For the first time, an African country, Rwanda, is the World Bank’s biggest business reformer, while Singapore leads overall world rankings for the fourth straight year as the easiest place to do business.
According to the Doing Business 2010 report compiled by the International Finance Corp (IFC), the World Bank’s private-sector lender, Rwanda led 10 developing countries in regulatory reform over the past year, Reuters reports.
The tiny land-locked east African country has won international support for reforms and social programs that have helped turn it around since a 1994 genocide.
Other leading reformers were Kyrgyzstan, Macedonia, Belarus, United Arab Emirates, Moldova, Colombia, Tajikistan, Egypt and Liberia.
“Rwanda has been consistently reforming year in and year out since 2001,” said Neil Gregory, advisor for financial and private-sector development at the World Bank.
IFC said Rwanda completed 7 out of 10 regulatory reforms by which Doing Business ranks countries.
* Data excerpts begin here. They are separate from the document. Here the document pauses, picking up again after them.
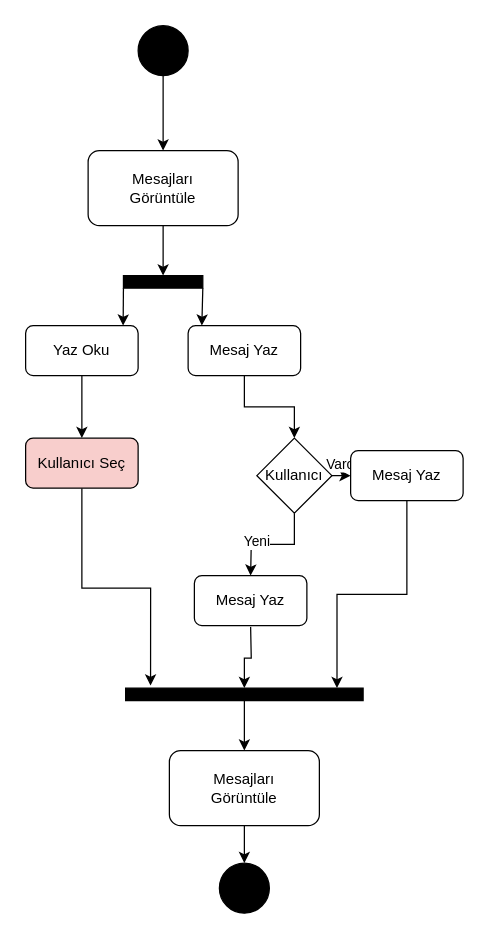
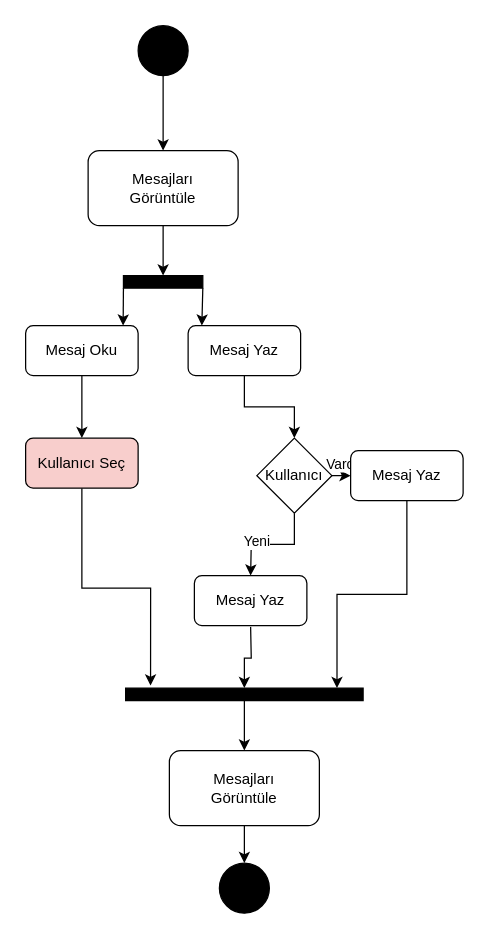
  <mxCell id="0" />
  <mxCell id="1" parent="0" />
  <mxCell id="2" style="edgeStyle=orthogonalEdgeStyle;curved=1;orthogonalLoop=1;jettySize=auto;html=1;exitX=0.5;exitY=1;exitDx=0;exitDy=0;entryX=0.5;entryY=0;entryDx=0;entryDy=0;strokeColor=#000000;" edge="1" parent="1" source="3" target="5"><mxGeometry relative="1" as="geometry" /></mxCell>
  <mxCell id="3" value="" style="ellipse;whiteSpace=wrap;html=1;rounded=0;shadow=0;comic=0;labelBackgroundColor=none;strokeWidth=1;fillColor=#000000;fontFamily=Verdana;fontSize=12;align=center;" parent="1" vertex="1"><mxGeometry x="110" y="20" width="40" height="40" as="geometry" /></mxCell>
  <mxCell id="4" style="edgeStyle=orthogonalEdgeStyle;curved=1;orthogonalLoop=1;jettySize=auto;html=1;exitX=0.5;exitY=1;exitDx=0;exitDy=0;entryX=0.5;entryY=0;entryDx=0;entryDy=0;strokeColor=#000000;" edge="1" parent="1" source="5" target="8"><mxGeometry relative="1" as="geometry" /></mxCell>
  <mxCell id="5" value="Mesajları&lt;br&gt;Görüntüle" style="rounded=1;whiteSpace=wrap;html=1;" vertex="1" parent="1"><mxGeometry x="70" y="120" width="120" height="60" as="geometry" /></mxCell>
  <mxCell id="6" style="edgeStyle=orthogonalEdgeStyle;curved=1;orthogonalLoop=1;jettySize=auto;html=1;exitX=0;exitY=1;exitDx=0;exitDy=0;strokeColor=#000000;" edge="1" parent="1" source="8"><mxGeometry relative="1" as="geometry"><mxPoint x="98" y="260" as="targetPoint" /></mxGeometry></mxCell>
  <mxCell id="7" style="edgeStyle=orthogonalEdgeStyle;curved=1;orthogonalLoop=1;jettySize=auto;html=1;exitX=1;exitY=1;exitDx=0;exitDy=0;entryX=0.122;entryY=0;entryDx=0;entryDy=0;entryPerimeter=0;strokeColor=#000000;" edge="1" parent="1" source="8" target="12"><mxGeometry relative="1" as="geometry" /></mxCell>
  <mxCell id="8" value="" style="whiteSpace=wrap;html=1;rounded=0;shadow=0;comic=0;labelBackgroundColor=none;strokeWidth=1;fontFamily=Verdana;fontSize=12;align=center;rotation=0;fillColor=#000000;" vertex="1" parent="1"><mxGeometry x="98.25" y="220" width="63.5" height="10" as="geometry" /></mxCell>
  <mxCell id="9" style="edgeStyle=orthogonalEdgeStyle;curved=1;orthogonalLoop=1;jettySize=auto;html=1;exitX=0.5;exitY=1;exitDx=0;exitDy=0;strokeColor=#000000;" edge="1" parent="1" source="10"><mxGeometry relative="1" as="geometry"><mxPoint x="65" y="350" as="targetPoint" /></mxGeometry></mxCell>
- <mxCell id="10" value="Yaz Oku" style="rounded=1;whiteSpace=wrap;html=1;" vertex="1" parent="1"><mxGeometry x="20" y="260" width="90" height="40" as="geometry" /></mxCell>
+ <mxCell id="10" value="Mesaj Oku" style="rounded=1;whiteSpace=wrap;html=1;" vertex="1" parent="1"><mxGeometry x="20" y="260" width="90" height="40" as="geometry" /></mxCell>
  <mxCell id="11" style="edgeStyle=orthogonalEdgeStyle;orthogonalLoop=1;jettySize=auto;html=1;exitX=0.5;exitY=1;exitDx=0;exitDy=0;entryX=0.5;entryY=0;entryDx=0;entryDy=0;strokeColor=#000000;rounded=0;" edge="1" parent="1" source="12" target="19"><mxGeometry relative="1" as="geometry" /></mxCell>
  <mxCell id="12" value="Mesaj Yaz" style="rounded=1;whiteSpace=wrap;html=1;" vertex="1" parent="1"><mxGeometry x="150" y="260" width="90" height="40" as="geometry" /></mxCell>
  <mxCell id="13" style="edgeStyle=orthogonalEdgeStyle;rounded=0;orthogonalLoop=1;jettySize=auto;html=1;exitX=0.5;exitY=1;exitDx=0;exitDy=0;entryX=0.105;entryY=-0.2;entryDx=0;entryDy=0;entryPerimeter=0;strokeColor=#000000;" edge="1" parent="1" source="14" target="25"><mxGeometry relative="1" as="geometry" /></mxCell>
  <mxCell id="14" value="Kullanıcı Seç" style="rounded=1;whiteSpace=wrap;html=1;fillColor=#f8cecc;" vertex="1" parent="1"><mxGeometry x="20" y="350" width="90" height="40" as="geometry" /></mxCell>
  <mxCell id="15" style="edgeStyle=orthogonalEdgeStyle;rounded=0;orthogonalLoop=1;jettySize=auto;html=1;exitX=1;exitY=0.5;exitDx=0;exitDy=0;strokeColor=#000000;" edge="1" parent="1" source="19"><mxGeometry relative="1" as="geometry"><mxPoint x="280" y="380" as="targetPoint" /></mxGeometry></mxCell>
  <mxCell id="16" value="Varolan" style="edgeLabel;html=1;align=center;verticalAlign=middle;resizable=0;points=[];" vertex="1" connectable="0" parent="15"><mxGeometry x="-0.32" y="4" relative="1" as="geometry"><mxPoint x="8" y="-6" as="offset" /></mxGeometry></mxCell>
  <mxCell id="17" style="edgeStyle=orthogonalEdgeStyle;rounded=0;orthogonalLoop=1;jettySize=auto;html=1;exitX=0.5;exitY=1;exitDx=0;exitDy=0;strokeColor=#000000;" edge="1" parent="1" source="19"><mxGeometry relative="1" as="geometry"><mxPoint x="200" y="460" as="targetPoint" /></mxGeometry></mxCell>
  <mxCell id="18" value="Yeni" style="edgeLabel;html=1;align=center;verticalAlign=middle;resizable=0;points=[];" vertex="1" connectable="0" parent="17"><mxGeometry x="-0.2" y="-3" relative="1" as="geometry"><mxPoint x="-22" as="offset" /></mxGeometry></mxCell>
  <mxCell id="19" value="Kullanıcı" style="rhombus;whiteSpace=wrap;html=1;" vertex="1" parent="1"><mxGeometry x="205" y="350" width="60" height="60" as="geometry" /></mxCell>
  <mxCell id="20" style="edgeStyle=orthogonalEdgeStyle;rounded=0;orthogonalLoop=1;jettySize=auto;html=1;exitX=0.5;exitY=1;exitDx=0;exitDy=0;strokeColor=#000000;entryX=0.89;entryY=0;entryDx=0;entryDy=0;entryPerimeter=0;" edge="1" parent="1" source="21" target="25"><mxGeometry relative="1" as="geometry"><mxPoint x="280" y="550" as="targetPoint" /></mxGeometry></mxCell>
  <mxCell id="21" value="Mesaj Yaz" style="rounded=1;whiteSpace=wrap;html=1;" vertex="1" parent="1"><mxGeometry x="280" y="360" width="90" height="40" as="geometry" /></mxCell>
  <mxCell id="22" style="edgeStyle=orthogonalEdgeStyle;rounded=0;orthogonalLoop=1;jettySize=auto;html=1;entryX=0.5;entryY=0;entryDx=0;entryDy=0;strokeColor=#000000;" edge="1" parent="1" target="25"><mxGeometry relative="1" as="geometry"><mxPoint x="200" y="501" as="sourcePoint" /></mxGeometry></mxCell>
  <mxCell id="23" value="Mesaj Yaz" style="rounded=1;whiteSpace=wrap;html=1;" vertex="1" parent="1"><mxGeometry x="155" y="460" width="90" height="40" as="geometry" /></mxCell>
  <mxCell id="24" style="edgeStyle=orthogonalEdgeStyle;rounded=0;orthogonalLoop=1;jettySize=auto;html=1;exitX=0.5;exitY=1;exitDx=0;exitDy=0;entryX=0.5;entryY=0;entryDx=0;entryDy=0;strokeColor=#000000;" edge="1" parent="1" source="25"><mxGeometry relative="1" as="geometry"><mxPoint x="195" y="600" as="targetPoint" /></mxGeometry></mxCell>
  <mxCell id="25" value="" style="whiteSpace=wrap;html=1;rounded=0;shadow=0;comic=0;labelBackgroundColor=none;strokeWidth=1;fontFamily=Verdana;fontSize=12;align=center;rotation=0;fillColor=#000000;" vertex="1" parent="1"><mxGeometry x="100" y="550" width="190" height="10" as="geometry" /></mxCell>
  <mxCell id="26" style="edgeStyle=orthogonalEdgeStyle;rounded=0;orthogonalLoop=1;jettySize=auto;html=1;exitX=0.5;exitY=1;exitDx=0;exitDy=0;entryX=0.5;entryY=0;entryDx=0;entryDy=0;strokeColor=#000000;" edge="1" parent="1" source="27" target="28"><mxGeometry relative="1" as="geometry" /></mxCell>
  <mxCell id="27" value="Mesajları&lt;br&gt;Görüntüle" style="rounded=1;whiteSpace=wrap;html=1;" vertex="1" parent="1"><mxGeometry x="135" y="600" width="120" height="60" as="geometry" /></mxCell>
  <mxCell id="28" value="" style="ellipse;whiteSpace=wrap;html=1;rounded=0;shadow=0;comic=0;labelBackgroundColor=none;strokeWidth=1;fillColor=#000000;fontFamily=Verdana;fontSize=12;align=center;" vertex="1" parent="1"><mxGeometry x="175" y="690" width="40" height="40" as="geometry" /></mxCell>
The changes in Rwanda protect investors, and make it easier to start a business, register property and access credit.
The rankings of 183 countries, now in its seventh year, are based on analysis of regulations of business start-up and operations, trading across borders, paying taxes, and closing a business.
Gregory said this year’s Doing Business report showed more countries were implementing regulatory reforms despite the global financial crisis, with 60 percent of economies reforming in every region.
Three Asia-Pacific economies, Singapore, New Zealand and Hong Kong, took the top three spots in the global ranking for ease of doing business, followed by the United States, Britain, Denmark, Ireland, Canada, Australia and Norway.
Two thirds of the regulatory reforms were in developing countries.
In 26 out of 27 countries in Eastern Europe and Central Asia, governments pursued regulatory reforms in at least one area, the report said.
In the Middle East and North Africa, 17 out of 19 countries in the region introduced business reforms with Egypt, Jordan and the United Arab Emirates the most active.
Also, 17 industrial countries pursued regulatory reforms which focused on easing the corporate tax burden and improving property registration systems. Britain, which was ranked sixth last year, climbed one notch to 5th place.
Georgia moved to 11th place from 16th in the rankings on ease of doing business.
Iceland, hard hit by the financial crisis, fell 14th place from 11th. Colombia moved to 37th position from 49th, while Venezuela ranked among the worst performers in 177th place.
Central African Republic remained last at 183 after the Democratic Republic of Congo, Guinea Bissau, Sao Tome, Congo Republic and Chad.